El magnetismo del antihéroe

Daniel Sancho siendo detenido por las autoridades tailandesas.
Daniel Sancho siendo detenido por las autoridades tailandesas.
SOMKEAT RUKSAMAN

En la reciente época de oro de las series de televisión (la de principios de los años dos mil, ahora hay mucha más cantidad que calidad), aprendimos a identificarnos e incluso a amar a antihéroes que, a pesar de su innegable maldad, se hicieron un hueco en nuestro corazón por su magnetismo. Así, apoyamos a un padre de familia enfermo que empezó fabricando drogas y acabó de capo del narcotráfico; veneramos a un doctor que ayudaba a sus pacientesaa lidiar con el lupus, a pesar de someterlos a más de un abuso verbal; aplaudíamos las fechorías de un mafioso que no tenía voz –ni apellido– de tenor; y nos maravillaba la creatividad de un agente publicitario adúltero, bebedor y compañero discutible, pero que era capaz de diseñar el mejor anuncio de prensa o televisión.

Y entre todas estas figuras estaba Dexter, un forense de Miami que durante casi una década se dedicó a ejercer de Robin Hood del asesinato en serie. El personaje interpretado por Michael C. Hall mataba en secreto a ‘los malos’ que habían escapado de la Justicia, mientras él mismo trabajaba en la Policía de Miami junto a su hermana. Su aparente calma en contraposición al sadismo que demostraba en sus crímenes resultaba de lo más atrayente, a pesar de que solo él decidía quién debía morir y quién no, y sus seguidores se ponían nerviosos cuando los agentes estaban cerca de atraparle.

Y perdonaban –e incluso jaleaban– un comportamiento que nunca hubieran aprobado en la vida real: penas de muerte decididas de forma unipersonal y ejercidas a través de crueles ajusticiamientos.
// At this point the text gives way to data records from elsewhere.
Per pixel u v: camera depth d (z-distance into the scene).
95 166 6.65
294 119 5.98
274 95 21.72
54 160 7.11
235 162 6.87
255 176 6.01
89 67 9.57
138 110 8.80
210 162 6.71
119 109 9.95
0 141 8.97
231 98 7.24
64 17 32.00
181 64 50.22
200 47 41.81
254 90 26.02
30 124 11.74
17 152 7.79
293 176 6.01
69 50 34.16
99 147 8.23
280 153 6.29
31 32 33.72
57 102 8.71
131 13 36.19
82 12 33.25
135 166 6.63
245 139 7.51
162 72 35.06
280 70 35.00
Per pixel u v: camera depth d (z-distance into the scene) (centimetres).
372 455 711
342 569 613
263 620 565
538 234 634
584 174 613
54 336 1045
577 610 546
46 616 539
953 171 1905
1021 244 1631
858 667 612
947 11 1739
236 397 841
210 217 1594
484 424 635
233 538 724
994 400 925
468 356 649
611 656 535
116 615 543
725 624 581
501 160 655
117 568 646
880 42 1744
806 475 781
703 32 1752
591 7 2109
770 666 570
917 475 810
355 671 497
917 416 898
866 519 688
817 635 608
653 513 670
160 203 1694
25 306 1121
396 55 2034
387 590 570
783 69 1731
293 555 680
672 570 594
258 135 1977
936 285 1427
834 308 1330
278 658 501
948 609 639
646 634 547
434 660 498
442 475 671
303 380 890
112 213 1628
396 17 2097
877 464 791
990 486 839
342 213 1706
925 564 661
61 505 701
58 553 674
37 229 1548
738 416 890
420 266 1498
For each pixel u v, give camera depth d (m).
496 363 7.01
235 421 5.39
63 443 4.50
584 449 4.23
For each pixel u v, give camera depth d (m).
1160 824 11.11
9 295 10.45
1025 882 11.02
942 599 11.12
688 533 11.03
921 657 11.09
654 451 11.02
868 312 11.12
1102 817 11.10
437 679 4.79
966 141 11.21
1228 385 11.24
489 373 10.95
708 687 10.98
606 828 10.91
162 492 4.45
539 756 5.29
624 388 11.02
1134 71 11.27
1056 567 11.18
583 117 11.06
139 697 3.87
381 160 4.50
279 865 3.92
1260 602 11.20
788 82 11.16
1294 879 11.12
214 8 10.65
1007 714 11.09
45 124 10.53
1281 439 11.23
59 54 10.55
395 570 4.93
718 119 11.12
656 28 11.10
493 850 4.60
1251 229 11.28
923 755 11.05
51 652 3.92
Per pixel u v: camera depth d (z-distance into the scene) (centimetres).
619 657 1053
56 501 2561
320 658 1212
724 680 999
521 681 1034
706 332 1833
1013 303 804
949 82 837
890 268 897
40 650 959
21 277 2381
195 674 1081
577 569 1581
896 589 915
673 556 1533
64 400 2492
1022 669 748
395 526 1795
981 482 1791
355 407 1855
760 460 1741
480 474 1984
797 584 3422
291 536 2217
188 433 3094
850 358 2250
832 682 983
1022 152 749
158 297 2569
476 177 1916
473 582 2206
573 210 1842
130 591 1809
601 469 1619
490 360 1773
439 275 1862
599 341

Quizá algo de esa atracción por el mal se nos quedara grabada a fuego y hoy parece que mostramos compasión y buscamos la manera de defender o al menos de justificar a un joven español, hijo de un actor famoso, que desmembró a un conocido, amigo o amante, según dice porque le había amenazado.

Pero Daniel Sancho, como Dexter, no tiene defensa popular posible. El asesinato del que es autor confeso es tan cruel y real que hiela la sangre. Y por eso llama la atención que en tantas opiniones y conexiones catódicas con Tailandia se trate el caso como el de un chico atrapado por las circunstancias y se insinúe la necesidad de velar por su bienestar.

Porque la victima no es él. Ni su cuerpo, que ahora duerme sobre el suelo de una cárcel tailandesa sin duda durísima, acabó en unas bolsas en el mar o en un vertedero.

En la vida real, nadie en su sano juicio se haría amigo de Dexter, ni ayudaría a Walter White a fabricar meta, ni querría trabajar en un proyecto a las órdenes de Don Draper. Y el doctor House llevaría más reclamaciones en atención al paciente que armas guardaba Tony Soprano.